▶ **Extracted text**:
Sunday, February 20, 2011
Digitizing Music from Vinyl Records
I love music and have been collecting it since long before CD’s were invented. When I was a teenager and young adult, I was a professional musician and spent most of my discretionary income on record albums and 45 rmp singles. I have quite literally over one thousand recordings on vinyl (Analog). Many of them have just never been captured for sale on a digital format. Hence, the purpose of this blog. Please note, these are very basic instructions to help you get your music to your computer. Audacity software is quite complex and I am not an Audacity master. That being said, it is the best way I have found to inexpensively get my vinyl on to my computer. Without further ado, here are the steps I followed:
In order to convert Analog Vinyl to digital files you will need:
1. USB Turntable ( mine is Numark)
2. USB cable
3. Software to interface with the turntable (Audacity)
4. Patience
5. If your vinyl is in less then pristine condition, there are editing software available to help remove the ‘pops” and “hisses” including audacity and others.
Step I
Connect USB Turntable to a USB Port on your computer.

▶ **Dataset records**:

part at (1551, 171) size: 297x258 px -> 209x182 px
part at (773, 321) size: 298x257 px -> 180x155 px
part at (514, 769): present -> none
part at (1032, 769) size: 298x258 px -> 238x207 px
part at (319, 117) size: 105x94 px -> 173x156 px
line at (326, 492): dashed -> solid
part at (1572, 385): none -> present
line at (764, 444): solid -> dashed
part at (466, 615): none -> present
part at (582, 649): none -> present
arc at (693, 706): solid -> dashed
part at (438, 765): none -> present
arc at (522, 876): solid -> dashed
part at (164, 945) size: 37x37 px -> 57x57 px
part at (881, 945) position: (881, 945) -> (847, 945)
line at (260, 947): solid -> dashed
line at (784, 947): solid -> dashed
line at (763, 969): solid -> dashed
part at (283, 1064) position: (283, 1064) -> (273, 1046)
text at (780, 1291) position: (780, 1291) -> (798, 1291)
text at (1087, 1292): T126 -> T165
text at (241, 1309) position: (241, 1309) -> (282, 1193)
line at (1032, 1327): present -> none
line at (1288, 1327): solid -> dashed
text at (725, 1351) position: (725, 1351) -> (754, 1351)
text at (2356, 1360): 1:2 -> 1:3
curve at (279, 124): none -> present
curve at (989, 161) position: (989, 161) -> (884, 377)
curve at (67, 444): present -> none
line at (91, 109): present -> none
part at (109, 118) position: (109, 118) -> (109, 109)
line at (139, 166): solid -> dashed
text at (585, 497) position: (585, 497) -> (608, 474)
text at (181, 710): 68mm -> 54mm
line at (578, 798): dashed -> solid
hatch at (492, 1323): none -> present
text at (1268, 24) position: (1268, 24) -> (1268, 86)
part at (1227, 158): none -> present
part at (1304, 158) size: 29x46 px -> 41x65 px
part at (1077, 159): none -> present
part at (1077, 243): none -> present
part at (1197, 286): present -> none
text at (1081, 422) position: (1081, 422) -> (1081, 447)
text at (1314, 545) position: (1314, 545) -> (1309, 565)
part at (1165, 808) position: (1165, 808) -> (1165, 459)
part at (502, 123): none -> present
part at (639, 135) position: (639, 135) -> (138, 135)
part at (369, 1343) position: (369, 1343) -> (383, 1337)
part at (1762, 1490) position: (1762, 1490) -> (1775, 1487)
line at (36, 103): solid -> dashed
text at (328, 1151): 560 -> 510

▶ **What to do**:
[1] Reproduce the part of the blog post on digitizing vinyl that starts at "4. Patience" and ends after "audacity and others.", copying it word for word.
[2] Carry on the blog post about digitizing vinyl, picking up after its last sentence.

▶ **Outputs**:
[1]
4. Patience
5. If your vinyl is in less then pristine condition, there are editing software available to help remove the ‘pops” and “hisses” including audacity and others.

[2]
Step II
Load the Interface Software
Audacity is Freeware. There are version for Mac OS, Windows, and Linix/Unix. The Download is easy and quick. There is a new Beta Version from Windows 7 and good documentation about the new features on the website http://audacity.sourceforge.net/
Step III
Start The Audacity Program and your turntable and Record the song to your Computer. Press the red Record icon (circle) and put the stylus on your record. You will see the image of the wave as it is recording.
Step IV
Save your File, Open it and Edit it. Audacity has tons of editing function for changing pitch, speed (which I do as I record the songs fast and then slow them to the correct speed), Click removal, fade out. It is not as robust as a profession editing program but it still has a lot of features. All of the editing features are in the “effect” tab.
Step V
When you are finished editing, Audacity will allow you to save your song in either .mp3 or .wav format. I save mine in .wav to a 2 terabyte external drive so that I have a lossless copy for my archive. I then save a new copy as mp3 so that I can play it on my car stereo and ipod.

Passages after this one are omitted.